Clinical trial of hydroxychloroquine begins in UK
British health workers will take part in a trial of the effectiveness of two anti-malarial drugs for the prevention of Covid-19. They have begun the trial from Thursday (May 21), led by Oxford University.
US President Donald Trump has said that he is taking one of these drugs.
More than 40,000 health workers from Europe, Africa, Asia and South America will take part in the ‘Copkov’ (COPCOV) study to determine the effectiveness of chloroquine and hydroxychloroquine in preventing novel coronaviruses.
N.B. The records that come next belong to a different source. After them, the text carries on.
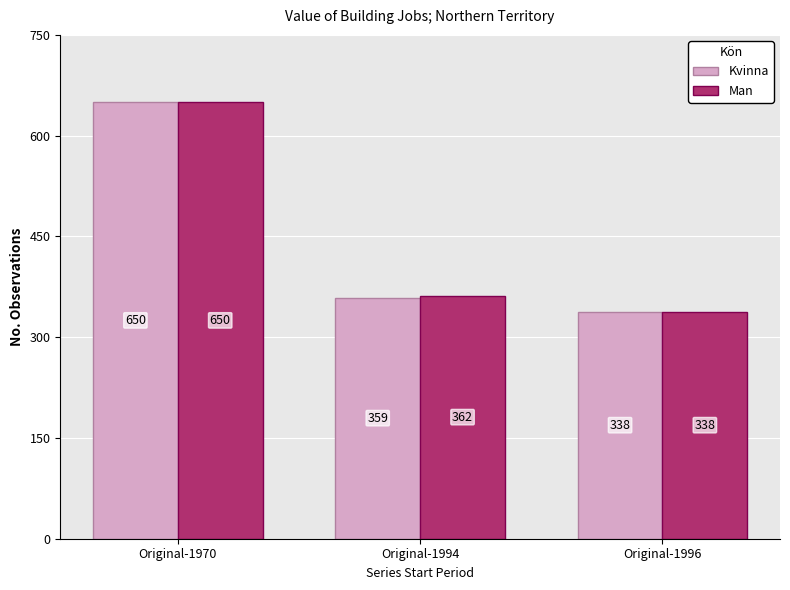

At which category is the sum across all series the highest?

Original-1970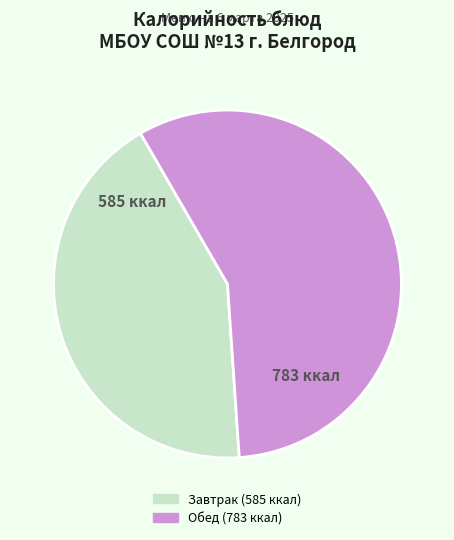

Does any single category account for the majority?

Yes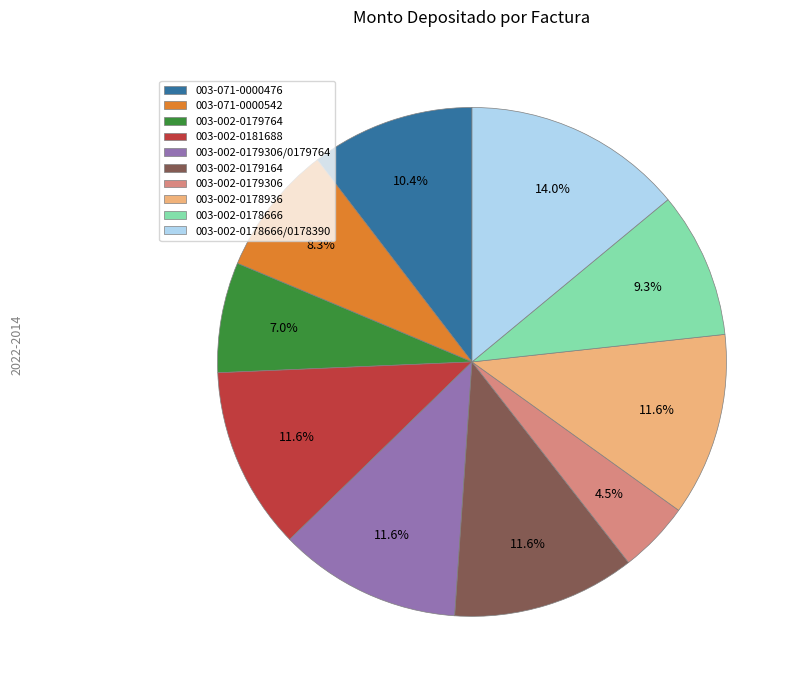

How many slices are in this pie chart?

10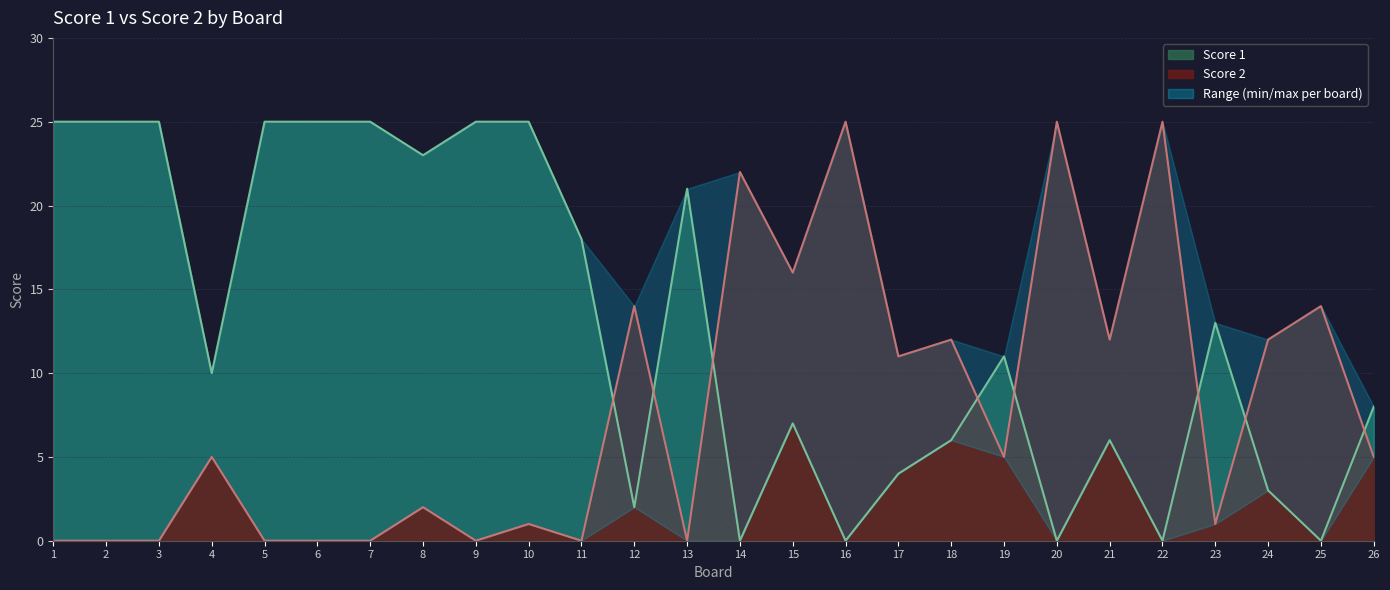

How many data points in Score 2 are above 5?

11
Despite warnings from doctors about the use of hydroxychloroquine, Trump said earlier this week that he was taking it as an antiviral drug. As a result, the importance of this drug has increased.
Oxford University in collaboration with Mahidal Oxford Tropical Medicine Research Unit (MORU) in Bangkok is conducting the trial.
The trial is set to begin on Thursday (May 21) in hospitals in Britain and Oxford. The test will be performed on British people who came in contact with a person infected or suspected of Covid-19.
We don't really know if chloroquine or hydroxychloroquine is good or bad for Covid-19, said Nicholas White, a Professor at Oxford University and co-lead investigator of the study. The best way to know this is to do a mass clinical trial.
In Britain, Europe and Africa either hydroxychloroquine or placebo will be used for three months and chloroquine or placebo in Asia.
Moru said they would conduct the trial in 25 locations in the UK by June. There are also plans to conduct trials in Thailand, Southeast Asia, Italy, Portugal, Africa and South America. The results of this study will be available later this year.